I would say I’ve been diligently keeping the coals warm in Guild Wars 2. Every Sunday is guild missions, every day at some point (before work or post-kids) I do the daily, and then I dally here and there. Silverwastes farming is a decent go to since I can still gamble for the bee jewel. Recently, I’ve decided to slowly get actual alt’s to 80.
It might surprise many that I only have on alt. I have many tools, but I don’t really care about them beyond their function. I don’t play them with the joy of them being a “character”. I just started three more alts, and I plan on enjoying when I play them. This might be a rare thing, rarer after the expansion launches.
Over the course of the year I have stockpiled a bit, splurged a bit, and kind of kept a wary eye on the horizon. Sometimes there is not else to do but wait.
Yet, the waiting has a comfortable energy of goals long in the fire. Of having completed what I’ve wanted to. Next weekend will be one of a fury and fervor. Already, I feel there is too much coming.
Will I explore the new WvW map? Work on finally getting a legendary? What about the Heart of Thorns maps and that content? Stronghold PvP where Mrs. Ravious will surely be every day? What will my guild be doing?

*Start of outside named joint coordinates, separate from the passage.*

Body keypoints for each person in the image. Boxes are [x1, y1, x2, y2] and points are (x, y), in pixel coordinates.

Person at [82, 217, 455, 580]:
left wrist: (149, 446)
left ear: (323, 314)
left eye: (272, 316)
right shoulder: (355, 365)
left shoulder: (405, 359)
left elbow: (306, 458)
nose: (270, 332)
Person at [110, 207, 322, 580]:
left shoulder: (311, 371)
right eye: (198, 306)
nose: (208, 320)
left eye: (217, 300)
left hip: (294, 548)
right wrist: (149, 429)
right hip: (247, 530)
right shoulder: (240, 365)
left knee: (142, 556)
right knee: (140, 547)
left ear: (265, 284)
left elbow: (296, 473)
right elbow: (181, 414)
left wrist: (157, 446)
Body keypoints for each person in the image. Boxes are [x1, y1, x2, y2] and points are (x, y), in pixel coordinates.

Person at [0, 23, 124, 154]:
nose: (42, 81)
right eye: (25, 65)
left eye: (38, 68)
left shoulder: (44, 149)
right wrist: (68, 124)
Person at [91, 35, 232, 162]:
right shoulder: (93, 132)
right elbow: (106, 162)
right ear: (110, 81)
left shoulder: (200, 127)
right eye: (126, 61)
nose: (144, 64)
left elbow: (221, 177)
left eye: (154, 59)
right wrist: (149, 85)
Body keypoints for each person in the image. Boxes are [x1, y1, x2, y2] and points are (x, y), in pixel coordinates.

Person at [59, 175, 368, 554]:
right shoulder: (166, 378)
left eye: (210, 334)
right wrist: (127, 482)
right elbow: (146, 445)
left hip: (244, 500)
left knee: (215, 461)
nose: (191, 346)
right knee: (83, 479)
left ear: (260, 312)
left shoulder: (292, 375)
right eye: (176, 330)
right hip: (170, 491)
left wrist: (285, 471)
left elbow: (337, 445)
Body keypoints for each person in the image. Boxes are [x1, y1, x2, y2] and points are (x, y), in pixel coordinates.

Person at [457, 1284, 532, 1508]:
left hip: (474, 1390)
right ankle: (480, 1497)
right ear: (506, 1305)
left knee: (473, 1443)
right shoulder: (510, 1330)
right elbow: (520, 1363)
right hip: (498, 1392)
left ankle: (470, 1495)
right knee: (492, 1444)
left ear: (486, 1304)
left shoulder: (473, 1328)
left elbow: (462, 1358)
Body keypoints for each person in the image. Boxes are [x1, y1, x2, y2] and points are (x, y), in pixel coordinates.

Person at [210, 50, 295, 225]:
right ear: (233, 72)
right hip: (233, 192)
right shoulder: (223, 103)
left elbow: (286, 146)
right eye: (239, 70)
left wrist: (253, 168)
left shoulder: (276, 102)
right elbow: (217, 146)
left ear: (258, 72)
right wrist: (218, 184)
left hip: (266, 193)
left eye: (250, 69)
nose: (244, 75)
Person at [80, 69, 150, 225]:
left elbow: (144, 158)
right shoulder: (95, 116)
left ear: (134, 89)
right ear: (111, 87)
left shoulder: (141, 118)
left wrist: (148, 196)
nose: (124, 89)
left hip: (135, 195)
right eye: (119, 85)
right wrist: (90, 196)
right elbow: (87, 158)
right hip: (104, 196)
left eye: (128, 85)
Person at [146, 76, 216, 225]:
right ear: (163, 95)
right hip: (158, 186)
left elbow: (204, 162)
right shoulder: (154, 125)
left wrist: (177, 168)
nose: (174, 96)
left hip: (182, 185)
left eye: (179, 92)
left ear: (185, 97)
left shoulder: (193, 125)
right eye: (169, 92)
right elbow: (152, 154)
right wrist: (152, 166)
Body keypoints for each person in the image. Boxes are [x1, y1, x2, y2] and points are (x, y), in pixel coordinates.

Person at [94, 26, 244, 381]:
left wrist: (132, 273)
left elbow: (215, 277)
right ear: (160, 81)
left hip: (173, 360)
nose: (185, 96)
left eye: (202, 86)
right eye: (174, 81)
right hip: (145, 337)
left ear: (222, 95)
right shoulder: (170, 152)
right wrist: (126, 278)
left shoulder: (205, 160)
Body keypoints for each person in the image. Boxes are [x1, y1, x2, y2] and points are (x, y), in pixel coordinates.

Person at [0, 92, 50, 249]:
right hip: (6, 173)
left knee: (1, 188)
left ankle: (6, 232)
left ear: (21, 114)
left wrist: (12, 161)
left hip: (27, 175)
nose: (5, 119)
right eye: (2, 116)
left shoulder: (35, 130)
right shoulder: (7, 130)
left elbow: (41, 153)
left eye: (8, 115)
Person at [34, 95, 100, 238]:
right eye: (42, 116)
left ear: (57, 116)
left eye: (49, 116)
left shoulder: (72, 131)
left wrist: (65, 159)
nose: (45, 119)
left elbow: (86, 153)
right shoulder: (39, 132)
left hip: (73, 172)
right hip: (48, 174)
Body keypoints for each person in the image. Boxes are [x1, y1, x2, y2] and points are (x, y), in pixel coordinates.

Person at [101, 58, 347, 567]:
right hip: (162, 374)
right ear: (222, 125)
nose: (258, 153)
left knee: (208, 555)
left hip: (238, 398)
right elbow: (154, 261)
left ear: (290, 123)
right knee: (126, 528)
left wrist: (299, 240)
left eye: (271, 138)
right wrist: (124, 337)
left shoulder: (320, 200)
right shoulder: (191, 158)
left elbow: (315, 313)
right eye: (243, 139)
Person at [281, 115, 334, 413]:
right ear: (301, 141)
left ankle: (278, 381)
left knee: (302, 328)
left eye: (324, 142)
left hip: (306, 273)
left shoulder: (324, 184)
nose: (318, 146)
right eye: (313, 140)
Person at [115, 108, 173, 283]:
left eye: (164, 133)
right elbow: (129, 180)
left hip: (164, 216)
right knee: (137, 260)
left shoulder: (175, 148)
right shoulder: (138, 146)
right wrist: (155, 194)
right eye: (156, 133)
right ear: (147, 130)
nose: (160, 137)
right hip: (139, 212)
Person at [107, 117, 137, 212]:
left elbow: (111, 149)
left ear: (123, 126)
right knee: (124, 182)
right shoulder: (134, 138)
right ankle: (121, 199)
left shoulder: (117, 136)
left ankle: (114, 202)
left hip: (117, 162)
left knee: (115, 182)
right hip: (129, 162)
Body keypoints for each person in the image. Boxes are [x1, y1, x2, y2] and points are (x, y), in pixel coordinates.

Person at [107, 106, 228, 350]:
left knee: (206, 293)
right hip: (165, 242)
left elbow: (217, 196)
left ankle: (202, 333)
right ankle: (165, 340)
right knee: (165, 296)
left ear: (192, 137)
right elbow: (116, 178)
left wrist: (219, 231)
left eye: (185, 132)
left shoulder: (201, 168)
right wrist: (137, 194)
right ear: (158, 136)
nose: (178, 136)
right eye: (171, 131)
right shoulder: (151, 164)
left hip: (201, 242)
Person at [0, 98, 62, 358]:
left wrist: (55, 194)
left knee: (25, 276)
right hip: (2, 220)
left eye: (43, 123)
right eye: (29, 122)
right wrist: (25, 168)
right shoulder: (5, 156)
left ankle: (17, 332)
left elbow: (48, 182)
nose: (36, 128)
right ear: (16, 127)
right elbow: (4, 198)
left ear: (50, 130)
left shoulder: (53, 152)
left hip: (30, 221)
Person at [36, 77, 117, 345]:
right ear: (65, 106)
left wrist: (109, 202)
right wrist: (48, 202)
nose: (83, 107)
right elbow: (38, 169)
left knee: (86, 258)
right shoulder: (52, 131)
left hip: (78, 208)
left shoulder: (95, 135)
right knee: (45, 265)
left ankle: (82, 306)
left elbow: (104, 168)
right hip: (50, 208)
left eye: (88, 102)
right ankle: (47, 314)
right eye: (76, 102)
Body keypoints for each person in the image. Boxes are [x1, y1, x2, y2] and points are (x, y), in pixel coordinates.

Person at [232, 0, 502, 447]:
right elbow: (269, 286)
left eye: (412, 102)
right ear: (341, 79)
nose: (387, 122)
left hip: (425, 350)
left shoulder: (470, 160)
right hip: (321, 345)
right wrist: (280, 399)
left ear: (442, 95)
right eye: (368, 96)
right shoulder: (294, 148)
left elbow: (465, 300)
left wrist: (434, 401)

I don’t even want to think about raids and the time that will take away from everything else. Oh, and Halloween. Halloween is the worst and best of all because it is temporary.
Will I focus or dabble? I honestly don’t know. I do know that I don’t have time to do everything.
I will enjoy this last weekend of comfort and boredom. I will dally with my alts. I will complete the daily on the usual whim. This is the last time for that. Maybe months from now it will return. I tend to doubt it. If ArenaNet falls silent like they have this year after Heart of Thorns they will have wasted momentum. I expect them to ride this surge forward for a long time.
Enjoy this last weekend. Things are sure to change.